▶ **PROBLEM 1**
From the transcript about recording music in Senegal, write out the stretch from "We really felt" through "like Senegal's radio." verbatim.
▶ **PROBLEM 2**
Answer the following questions using the transcript about recording music in Senegal.
(a) Where did the speaker grow up?
(b) What did the group bring with them that was pre-recorded?
(c) What was the first thing the group recorded?
▶ **PROBLEM 3**
Proceed with the transcript about recording music in Senegal, beginning after its final sentence.

**** PAGE EXCERPT ****

After the Unified Fields would reach the end of the concept that we've been developing for 3-4 years.
We've said all we want to say in this context that intense editing, manipulation, piecing it all together, kind of way.
We really felt that we needed something new, something that would challenge us, something that would excite us again.
I grew up in Senegal and always wanted to go back and work with musicians there.
I think the idea of coming to Senegal was a spark.
The spark has become an entry to a whole new musical culture which I've had no experience of at all and you're re-embracing in a completely new way.
We turned up with absolutely nothing pre-recorded.
We were very conscious that because we were going blind to a recording session,
we needed something, a backing track as it were, to give the inspiration to them.
The first thing we did was to record a radio, like Senegal's radio.
We just had a woman speaking in the wall-up and she just said,
And then we cut up some loops of that and played that to the zombie player, to Warabba.
We can put it somewhere on the back.
Do you want to play with a click or just breathe?
We were quite lucky to get Warabba first.

**** DATA EXTRACT ****

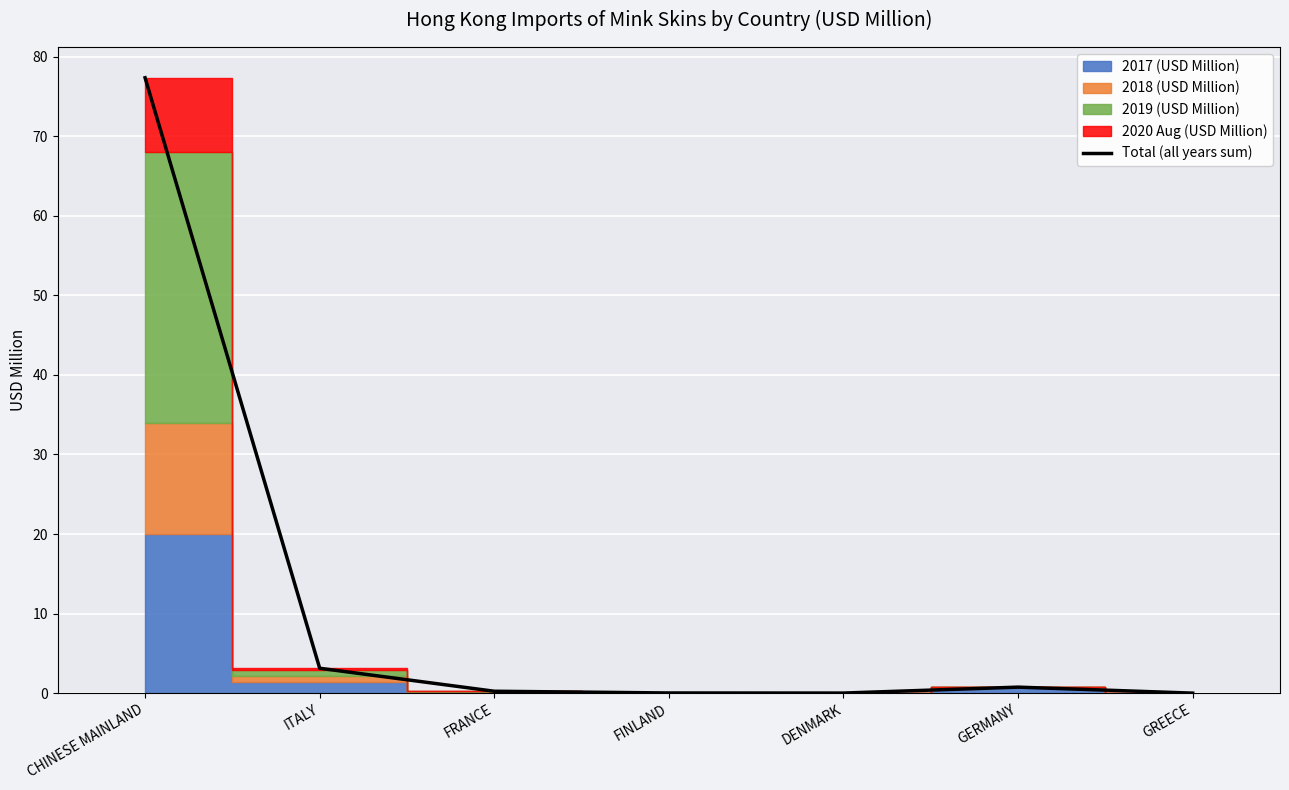

What is the average value?

11.6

****

▶ **EXERCISE RESPONSE 1**
We really felt that we needed something new, something that would challenge us, something that would excite us again.
I grew up in Senegal and always wanted to go back and work with musicians there.
I think the idea of coming to Senegal was a spark.
The spark has become an entry to a whole new musical culture which I've had no experience of at all and you're re-embracing in a completely new way.
We turned up with absolutely nothing pre-recorded.
We were very conscious that because we were going blind to a recording session,
we needed something, a backing track as it were, to give the inspiration to them.
The first thing we did was to record a radio, like Senegal's radio.

▶ **EXERCISE RESPONSE 2**
(a) Senegal.
(b) Absolutely nothing.
(c) A radio, Senegal's radio.

▶ **EXERCISE RESPONSE 3**
I think that helped create this recording process and that was us saying to them,
do a warm-up piece, whatever you're comfortable with, and then the big moment where we dropped some kind of processed loop
that we'd been working into their headphones and see how they responded to that.
We used that to play to the chorus.
It was like a snowball effect and there was more and more stuff to play to.
What I really enjoyed about yesterday is that I realised why I was there for that.
I really wanted that real immediate relationship to creativity
because since the opposite of what I do, I just do computers, so I'm thinking.
It started screaming as I was playing.
The energy was incredible.
We were essentially looking for loops in the beginning.
Sometimes I would find a clean loop from a bit of recording and give it to Franz and say,
do you want to try and treat this into something a bit more ambiguous?
Or equally, Franz might make some huge, long texture which I would try and interrogate the tempo from it.
That instrument is not made anymore.
We're going to do that one first.
We're going to do that one first.
We're going to do that one first.
Sometimes you're going to a groove and they'll be playing it for 6-7 minutes and you'll be recording that and knowing that you were looking for something maybe a bit more deconstructed or a bit more free.
That's it.
That's where the anxiety comes from.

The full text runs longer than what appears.